__SOURCE EXTRACT__:

--- START ---

Subject also to obtaining the most favorable net results, the Adviser
may place brokerage transactions through the Custodian and a credit against the
custodian fee due to State Street Bank equal to one-half of the commission on
any such transaction will be given on any such transaction. Except for
implementing the policy stated above, there is no intention to place portfolio
transactions with particular broker/dealers or groups thereof.
Although certain research, market and statistical information from
broker/dealers may be useful to the Fund and to the Adviser, it is the opinion
of the Adviser that such information only supplements its own research effort
since the information must still be analyzed, weighed and reviewed by the
Adviser's staff. Such information may be useful to the Adviser in providing
services to clients other than the Fund and not all such information is used by
the Adviser in connection with the Fund. Conversely, such information provided
to the Adviser by broker/dealers through whom other clients of the Adviser
effect securities transactions may be useful to the Adviser in providing
services to the Fund.
In the fiscal years ended December 31, 1995, 1994 and 1993, the Fund
paid brokerage commissions of $_______, $2,365,678, and $1,929,340,
respectively. In the fiscal year ended December 31, 1995, the Fund paid
brokerage commissions of $_________ (_____% of the total brokerage commissions),
resulting from orders placed, consistent with the policy of seeking to obtain
the most favorable net results, for transactions placed with brokers and dealers
who provided supplementary research, market and statistical information to the
Trust or Adviser. The amount of such transactions aggregated $___________
(_____% of all brokerage transactions). The balance of such brokerage was not
allocated to any particular broker or dealer or with regard to the
above-mentioned or any other special factors.

--- END ---

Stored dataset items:
--- START ---

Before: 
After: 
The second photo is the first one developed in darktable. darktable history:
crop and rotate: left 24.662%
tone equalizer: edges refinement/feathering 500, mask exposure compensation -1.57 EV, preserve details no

--- END ---
--- START ---

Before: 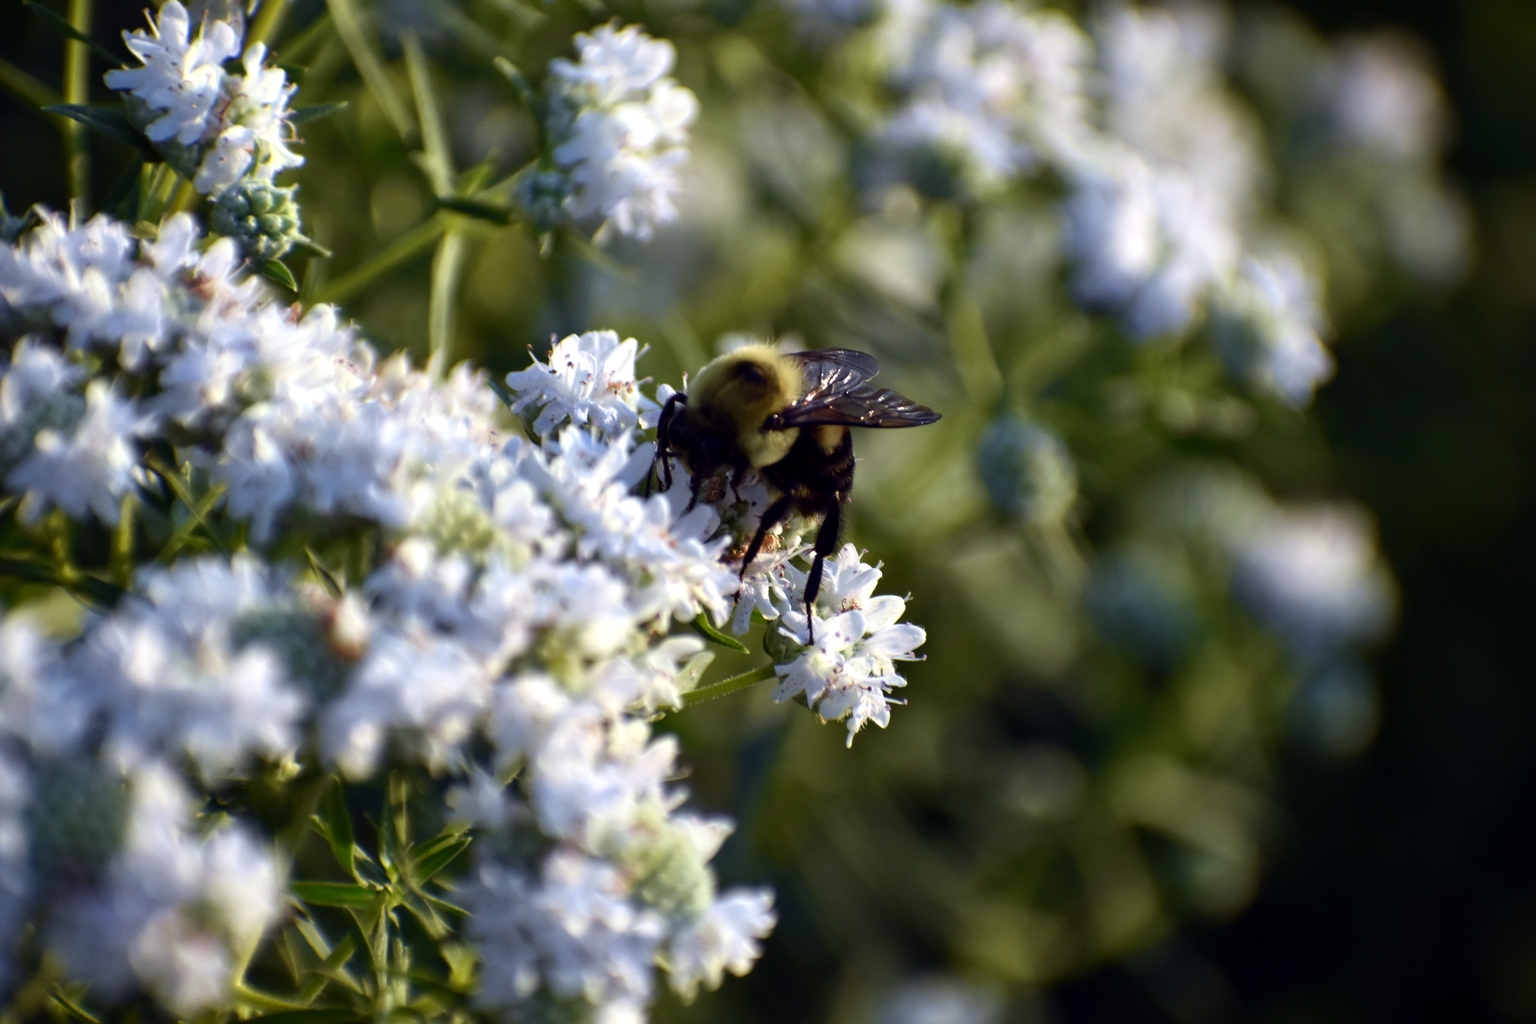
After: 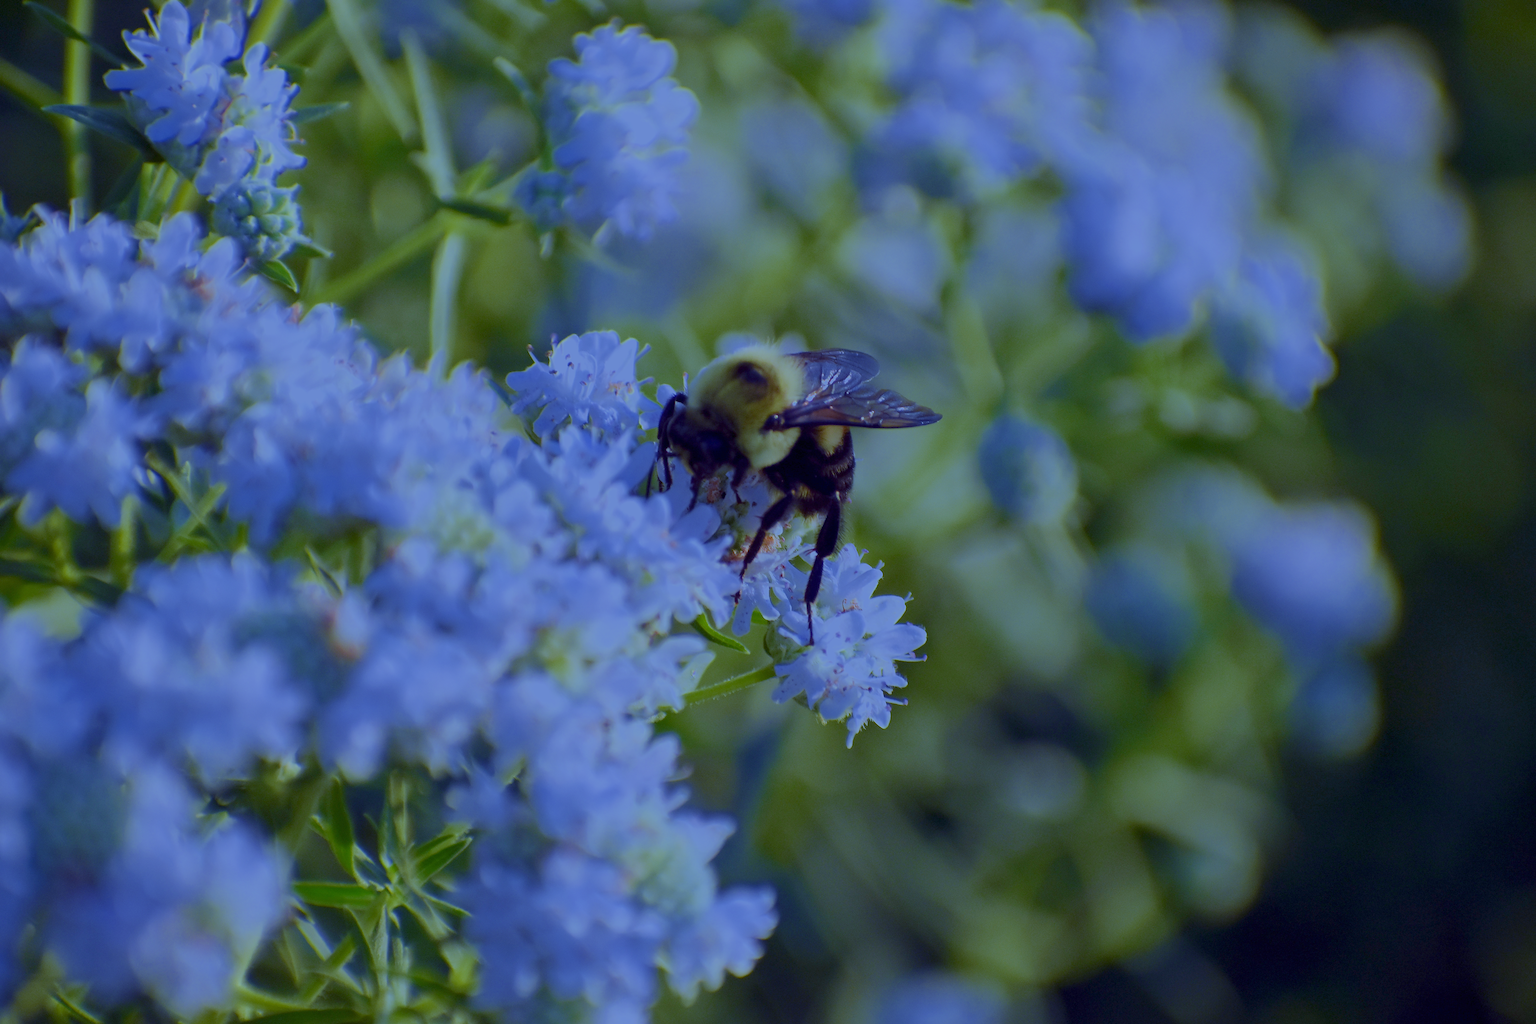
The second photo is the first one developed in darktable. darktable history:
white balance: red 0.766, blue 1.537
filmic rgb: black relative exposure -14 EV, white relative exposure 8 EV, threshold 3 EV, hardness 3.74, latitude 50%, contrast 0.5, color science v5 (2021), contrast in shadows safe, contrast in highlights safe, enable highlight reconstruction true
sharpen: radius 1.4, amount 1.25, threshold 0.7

--- END ---

__TASKS FOR THIS EXERCISE__:
1. According to the brokerage excerpt, how much did the Fund pay in brokerage commissions in the fiscal year ended December 31, 1994?
2. From the brokerage excerpt, extract the passage starting at "In the fiscal years" and ending at "other special factors.".
3. Write what comes next in the passage on the Fund's brokerage practices, picking up after its final sentence.

__SET OF ANSWERS__:
1. $2,365,678

2.
In the fiscal years ended December 31, 1995, 1994 and 1993, the Fund
paid brokerage commissions of $_______, $2,365,678, and $1,929,340,
respectively. In the fiscal year ended December 31, 1995, the Fund paid
brokerage commissions of $_________ (_____% of the total brokerage commissions),
resulting from orders placed, consistent with the policy of seeking to obtain
the most favorable net results, for transactions placed with brokers and dealers
who provided supplementary research, market and statistical information to the
Trust or Adviser. The amount of such transactions aggregated $___________
(_____% of all brokerage transactions). The balance of such brokerage was not
allocated to any particular broker or dealer or with regard to the
above-mentioned or any other special factors.

3.
45
<PAGE>
The Trustees of the Fund review from time to time whether the recapture
for the benefit of the Fund of some portion of the brokerage commissions or
similar fees paid by the Fund on portfolio transactions is legally permissible
and advisable. Within the past three years no such recapture has been effected.
Portfolio Turnover
The Fund's average annual portfolio turnover rates, i.e. the ratio of
the lesser of sales or purchases to the monthly average value of the portfolio
(excluding from both the numerator and the denominator all securities with
maturities at the time of acquisition of one year or less), for the fiscal years
ended December 31, 1995 and 1994 were 26.9% and 42.3%, respectively. Purchases
and sales are made for the Fund's portfolio whenever necessary, in management's
opinion, to meet the Fund's objective.
NET ASSET VALUE
The net asset value of shares of the Fund is computed as of the close
of regular trading on the Exchange on each day the Exchange is open for trading.
The Exchange is scheduled to be closed on the following holidays: New Year's
Day, Presidents Day, Good Friday, Memorial Day, Independence Day, Labor Day,
Thanksgiving and Christmas. Net asset value per share is determined by dividing
the value of the total assets of the Fund, less all liabilities, by the total
number of shares outstanding.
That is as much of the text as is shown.